As you progress through your retirement years, even with superb self-care, you will notice a loss of muscle mass and strength and a reduced range of motion. Your senses will gradually become less acute and your immune system will function at best in third gear. Maintaining the big three of strength, stamina and flexibility are huge mitigating factors, but they don’t turn back the clock entirely.
A recent nocturnal event will illustrate this new mindset. After a gorgeous nor’easter dumped a pre-Christmas snowfall, my husband and I decided to take a walk after dark. He strapped on a headlamp to illuminate the road in our semi-rural neighborhood. The plow had come through, eliminating the need to negotiate the snow. As we turned the first corner we noticed the road surface became somewhat slippery. The crescent moon beckoned, as well as the end of the road, our walking goal. After a brief discussion, we turned around and went home, proud that we prioritized safety over beauty.

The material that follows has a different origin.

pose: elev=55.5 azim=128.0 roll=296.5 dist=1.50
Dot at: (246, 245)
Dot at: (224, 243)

The next day we roamed around a nearby Colonial town famous for its architecture and tasteful Christmas decorations. The town was hit by the same nor’easter, but this time the snow and ice were deposited on cobblestone sidewalks. We made the decision to walk in the middle of the street, and were able to complete our tour of the town. As we enjoyed our reward of a spiked cider and Christmas beer, we admitted that we did feel somewhat geriatric, but we were more grateful to have enjoyed a rare, crisp winter day unscathed.